Future Tense

Scientists Think They’ve Found a Lost Continent in the Indian Ocean

The Seychelles, above, may sit atop an ancient "microcontinent" that was once wedged between India and Madagascar.

The Seychelles, above, might sit atop an ancient “microcontinent” that was once wedged between India and Madagascar.

Photo by Alberto Pizzoli/AFP/Getty Images

William Blake saw the universe in a grain of sand. A team of geologists saw a continent.

In a paper published online Monday in Nature Geoscience, an international research team reports that it has found evidence of a lost “microcontinent” in the Indian Ocean, northeast of Madagascar. The scientists analyzed sands they found on the beaches of the island nation of Mauritius and found traces of an ancient form of the mineral zircon. That’s noteworthy because Mauritius is a relatively young, volcanic island, while zircon of that age is typically found in much older, continental crust.*

The researchers propose that the minerals came from a long-submerged landmass that was once wedged between India and Madagascar in a prehistoric supercontinent known as Rodinia. The theory is that, as India and Madagascar began to drift apart some 85 million years ago, the landmass broke apart and sank, Atlantis-style.
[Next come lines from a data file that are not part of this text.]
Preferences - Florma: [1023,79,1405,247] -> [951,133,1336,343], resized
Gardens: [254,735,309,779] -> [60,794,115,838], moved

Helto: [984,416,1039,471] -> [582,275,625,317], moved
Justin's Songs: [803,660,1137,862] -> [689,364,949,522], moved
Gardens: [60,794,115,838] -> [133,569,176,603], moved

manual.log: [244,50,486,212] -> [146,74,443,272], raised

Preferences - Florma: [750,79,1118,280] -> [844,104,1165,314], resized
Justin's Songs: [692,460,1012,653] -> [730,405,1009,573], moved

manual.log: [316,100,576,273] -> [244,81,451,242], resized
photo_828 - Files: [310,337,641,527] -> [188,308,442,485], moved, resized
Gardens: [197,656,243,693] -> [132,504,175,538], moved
The scientists have dubbed their lost microcontinent “Mauritia.”

As ScienceNow’s Tim Wogan explains, the first clue was a stronger-than-expected gravitational field around islands like Mauritius, the Seychelles, and the Maldives, which could indicate unusually thick crust. Andreas Munster of Germany’s University of Munster told ScienceNow that the zircon “could be a smoking gun” that helps to prove the lost-continent theory. But Jerome Dyment of the Paris Institute of Earth Physics told National Geographic he’s not convinced. The traces of ancient zircon in the Mauritius sand could have come from a ship’s ballast or modern construction materials, he argued.

But if the researchers are right, Mauritia may turn out not to be the only ancient continental fragment lurking deep beneath the sea. Oxford geologist Conall Mac Niocaill told the magazine there are several other places on earth whose gravitational field might suggest the presence of submerged continental crust.

*Correction, Feb. 26, 9:44 a.m.: This article originally implied that the presence of zircon in the sand was noteworthy in itself. Rather, it was the age of the zircon in the sand, as determined by radiometric dating, that suggested the association with continental crust. Thanks to reader Bryan Sell for pointing out the distinction.